Une belle équipe, les footeuses à l’attaque

Pas la peine de chercher bien loin pour savoir où Mohamed Hamidi a trouvé l’inspiration de son dernier film Une belle équipe (en salle mercredi 15 janvier 2020) : «J’ai six sœurs et je suis un passionné de football que j’ai pratiqué quand j’étais jeune,» explique le réalisateur de La vache et Jusqu’ici tout va bien. Cette nouvelle comédie, avec Kad Merad en vedette, suit une équipe de jeunes femmes dont la mission est de remplacer sur le terrain leurs maris ou compagnons interdits de championnat après avoir provoqué une bagarre générale. Le maintien et l’avenir du club, le Spac de Clourrières, est au bout de leurs pieds.

L’idée de ce remplacement est saugrenue. Réellement, elle est même inenvisageable selon les règlements de la Fédération de football. Une belle équipe est une fiction mais où l’humour de certaines scènes suscitées par cette situation rocambolesque fait aussi passer quelques messages sociétaux.
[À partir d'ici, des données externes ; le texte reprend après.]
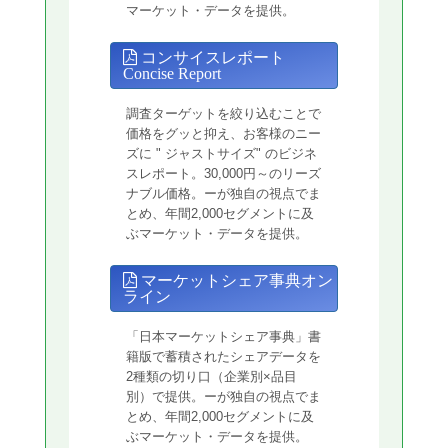
マーケット・データを提供。
コンサイスレポート
Concise Report
調査ターゲットを絞り込むことで
価格をグッと抑え、お客様のニー
ズに " ジャストサイズ" のビジネ
スレポート。30,000円～のリーズ
ナブル価格。ーが独自の視点でま
とめ、年間2,000セグメントに及
ぶマーケット・データを提供。
マーケットシェア事典オン
ライン
「日本マーケットシェア事典」書
籍版で蓄積されたシェアデータを
2種類の切り口（企業別×品目
別）で提供。ーが独自の視点でま
とめ、年間2,000セグメントに及
ぶマーケット・データを提供。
C’est le cas de l’inclusion (un personnage est une condamnée en liberté conditionnelle) et également de la place de la femme dans notre société. Le film appuie, au travers de clichés, là où ça peut encore déranger. Pour cela, le football apparaît comme un excellent support de communication. Ainsi, quand les premières volontaires proposent cette solution de substitution aux hommes, personne n’y croit. Certains rigolent. D’autres leur mettront même des bâtons dans les roues. C’est à force de persuasion, d’obstination, d’entraînement et grâce à l’esprit d’équipe que les filles s’imposeront. La vie, quoi.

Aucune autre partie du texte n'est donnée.